I recently sold my willow palace hutch from pets at home and the woman didn't want to buy the run I made to attach to it, saying that they didn't need that much space and she didn't want to be spending too much on these rabbits. I ended up giving her a half hour talk about rabbits needs and giving her the run for free because I felt responsible for the fact the buns would have a home half the size they need otherwise.


----------



## sskmick (Feb 4, 2008)

I don't believe a petshop has sold a 3' hutch for a rabbit, let alone two. I say this because last year when I went with my daughter and son-in-law to buy a rabbit:-

1. They chose a nice 3' hutch, but the petshop (Paws for Thought) refused to sell it for a rabbit explaining that they are for guinea pigs definitely not big enough for a rabbit.

2. The Petshop then wouldn't sell the rabbit as we had no hutch even though we said we were going to get one that same day. They did reserve Barney for 1 hour to give us time to get a suitable rabbit hutch. 

I am now caring for Barney as unfortunately the novelty wore off.

As for outdoor or indoor rabbits imo that is down to personal preferences and circumstances. I have three indoor cats and one dog not a great combination given the fact they have not been socialised with rabbits and Barney is just over a year old. Plus the fact I don't want rabbit droppings all over the carpet either, Barney is not litter trained.

He is happy outside and that suits us.


----------



## CheekoAndCo (Jun 17, 2009)

sskmick said:


> I don't believe a petshop has sold a 3' hutch for a rabbit, let alone two. I say this because last year when I went with my daughter and son-in-law to buy a rabbit:-
> 
> 1. They chose a nice 3' hutch, but the petshop (Paws for Thought) refused to sell it for a rabbit explaining that they are for guinea pigs definitely not big enough for a rabbit.
> 
> ...


Some petshops will sell you anything really.

Miffy lives indoors and I wouldn't have him outside. I don't see the point in having an animal and keeping it outdoors but that's just me. Miffy doesn't even like going outside for a run. He just sits like 'omg get me back in!' :lol:


----------



## BattleKat (Oct 26, 2009)

sskmick said:


> I don't believe a petshop has sold a 3' hutch for a rabbit, let alone two.


you've had an experience with a good pet shop, Most pet shops will sell you anything just to get the money - there are 3ft hutches outside a pet shop in my town with pictures of rabbits on the outside so their supposed purpose is quite clear. 
I think it's sad that more pet shops aren't like the one you went to. A lot of people who don't meet their pets needs aren't actually aware of the fact. 
The stuff can be sold in pet shops as fit for purpose so they just assume it is.

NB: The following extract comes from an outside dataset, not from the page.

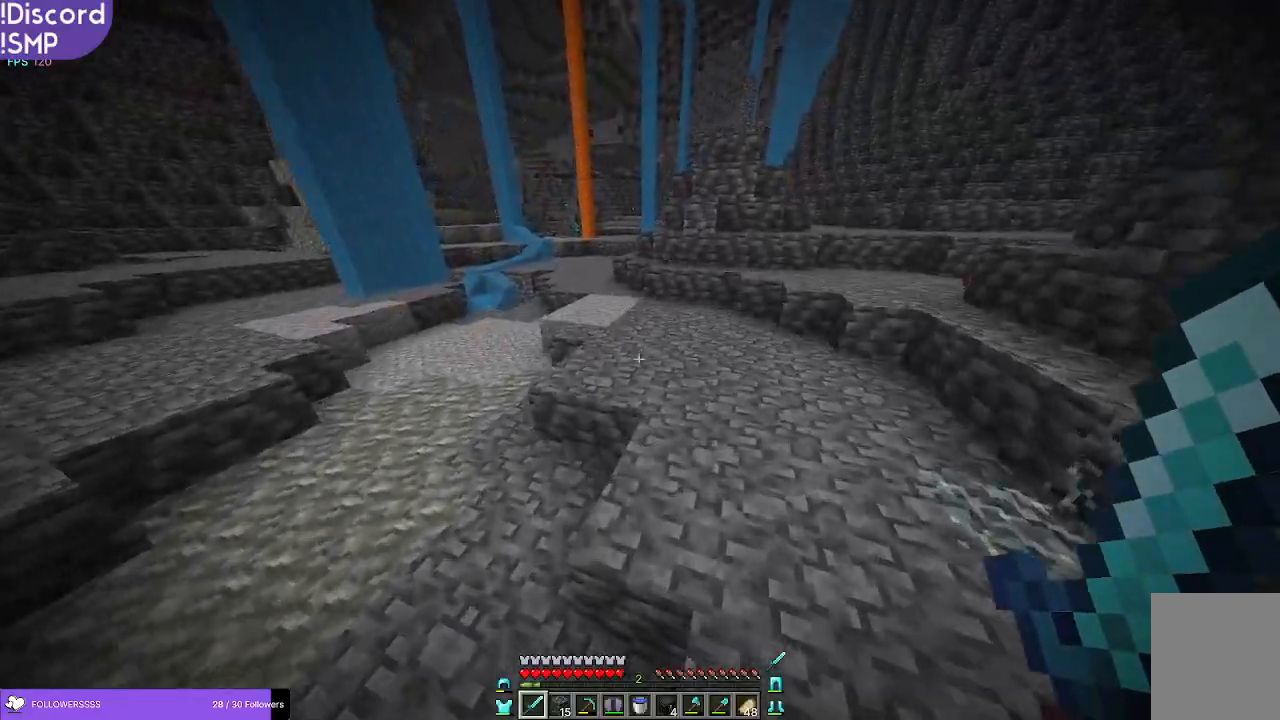
{"keys": ["w"], "mouse": [], "events": []}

also, I don't mean to stick my nose in but if you're keeping Barney outside have you considered getting him some company? he'd be a much happier bunny


----------



## AmyCruick (Jul 20, 2009)

Both my rabbits live indoors and are extremely healthy and very happy. I used to think bunnies should be outdoor animals and so when I first moved into my house which has a tiny garden I left the rabbits with my mum until I realised they could come indoors, they took to being indoors immediately and don't seem any different to when they were outdoors except I think I know them better as I spend more time with them.

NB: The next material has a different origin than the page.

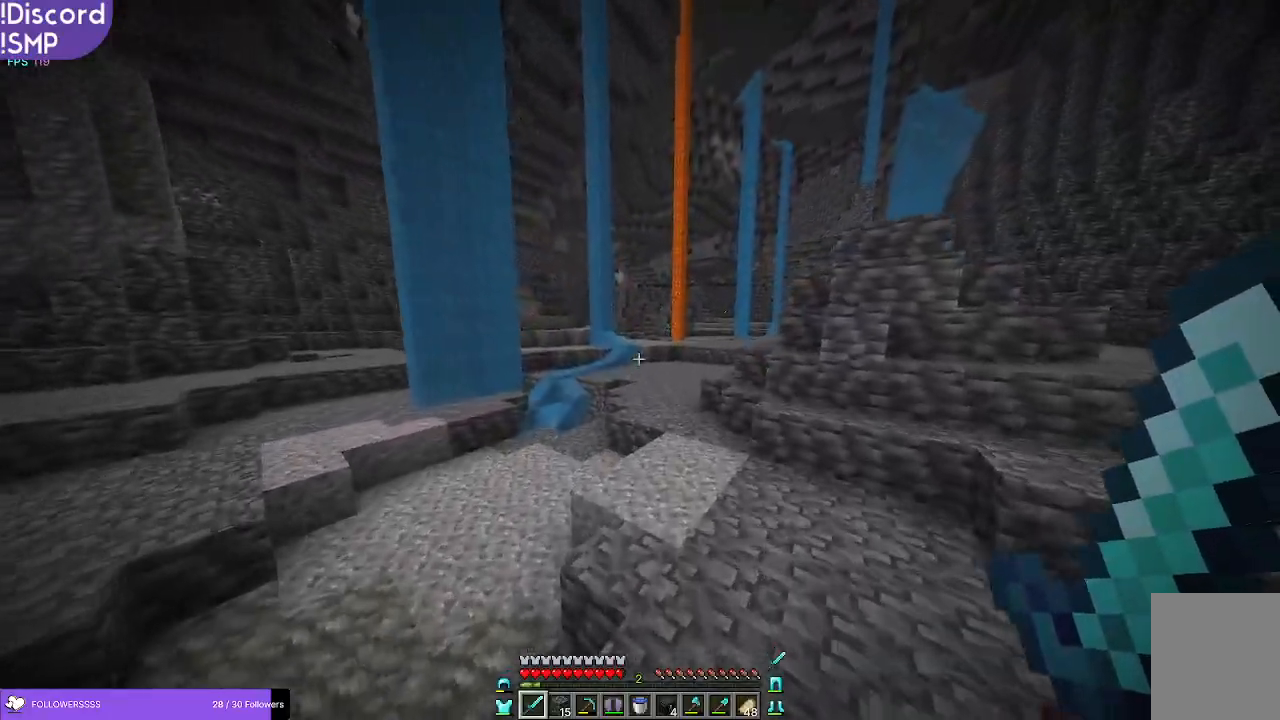
{"keys": ["w"], "mouse": [], "events": []}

I do let mine out in the garden when I can keep an eye on them but they are free range in the conservatory 24/7 so always have plenty of space- more than most outdoor bunnies get


----------



## sskmick (Feb 4, 2008)

BattleKat said:


> you've had an experience with a good pet shop, Most pet shops will sell you anything just to get the money - there are 3ft hutches outside a pet shop in my town with pictures of rabbits on the outside so their supposed purpose is quite clear.
> I think it's sad that more pet shops aren't like the one you went to. A lot of people who don't meet their pets needs aren't actually aware of the fact.
> The stuff can be sold in pet shops as fit for purpose so they just assume it is.
> 
> also, I don't mean to stick my nose in but if you're keeping Barney outside have you considered getting him some company? he'd be a much happier bunny


Reading other posts the Petshop we visited must be in a minority. Fortunately I was already aware a rabbit needed a large hutch, so I wouldn't have allowed them to buy a 3' hutch in any event.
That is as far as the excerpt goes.